And I am trying this:

x='some
   thing'

y=(${x//\n/})

And I had no luck, I thought it could work with double backslash:

y=(${x//\\n/})

But it did not.

To test I am not getting what I want I am doing:

echo ${y[1]}

Getting:

some
thing

Which I want to be:

some

I want y to be an array [some, thing]. How can I do this?

Question Answer

Another way:

x=$'Some\nstring'
readarray -t y <<<"$x"

Or, if you don’t have bash 4, the bash 3.2 equivalent:

IFS=$'\n' read -rd '' -a y <<<"$x"

You can also do it the way you were initially trying to use:

y=(${x//$'\n'/ })

This, however, will not function correctly if your string already contains spaces, such as 'line 1\nline 2'. To make it work, you need to restrict the word separator before parsing it:

IFS=$'\n' y=(${x//$'\n'/ })

…and then, since you are changing the separator, you don’t need to convert the \n to space anymore, so you can simplify it to:

IFS=$'\n' y=($x)

This approach will function unless $x contains a matching globbing pattern (such as “*“) – in which case it will be replaced by the matched file name(s).

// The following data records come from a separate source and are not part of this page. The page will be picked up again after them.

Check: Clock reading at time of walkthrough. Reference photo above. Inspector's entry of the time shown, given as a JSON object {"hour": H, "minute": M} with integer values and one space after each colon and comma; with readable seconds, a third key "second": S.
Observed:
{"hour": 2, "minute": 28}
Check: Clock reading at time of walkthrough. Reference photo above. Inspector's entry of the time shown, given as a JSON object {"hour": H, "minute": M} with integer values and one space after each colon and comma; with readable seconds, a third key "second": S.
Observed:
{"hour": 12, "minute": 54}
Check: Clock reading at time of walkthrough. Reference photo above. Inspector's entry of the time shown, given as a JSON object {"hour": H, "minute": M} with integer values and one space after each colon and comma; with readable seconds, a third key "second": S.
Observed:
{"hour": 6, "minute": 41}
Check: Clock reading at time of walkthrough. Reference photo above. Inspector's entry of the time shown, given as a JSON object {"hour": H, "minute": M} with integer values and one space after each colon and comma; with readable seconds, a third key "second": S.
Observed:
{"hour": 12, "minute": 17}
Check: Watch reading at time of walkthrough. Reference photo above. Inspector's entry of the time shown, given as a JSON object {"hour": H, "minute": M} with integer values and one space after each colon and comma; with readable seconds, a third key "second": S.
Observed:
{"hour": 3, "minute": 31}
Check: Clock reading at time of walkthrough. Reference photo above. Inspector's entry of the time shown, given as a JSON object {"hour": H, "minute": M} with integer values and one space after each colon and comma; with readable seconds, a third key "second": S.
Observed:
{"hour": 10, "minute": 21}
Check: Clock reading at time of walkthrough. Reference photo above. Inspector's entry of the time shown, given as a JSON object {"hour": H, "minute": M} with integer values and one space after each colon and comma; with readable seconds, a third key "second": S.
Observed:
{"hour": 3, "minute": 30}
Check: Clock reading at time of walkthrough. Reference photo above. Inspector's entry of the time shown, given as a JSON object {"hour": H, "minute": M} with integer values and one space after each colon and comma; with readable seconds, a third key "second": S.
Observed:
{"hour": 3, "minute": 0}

The read/readarray methods require newer bash versions, but work in all cases.

There is another way if all you want is the text up to the first line feed:

x='some
thing'

y=${x%$'\n'*}

After that y will contain some and nothing else (no line feed).

What is happening here?

We perform a parameter expansion substring removal (${PARAMETER%PATTERN}) for the shortest match up to the first ANSI C line feed ($'\n') and drop everything that follows (*).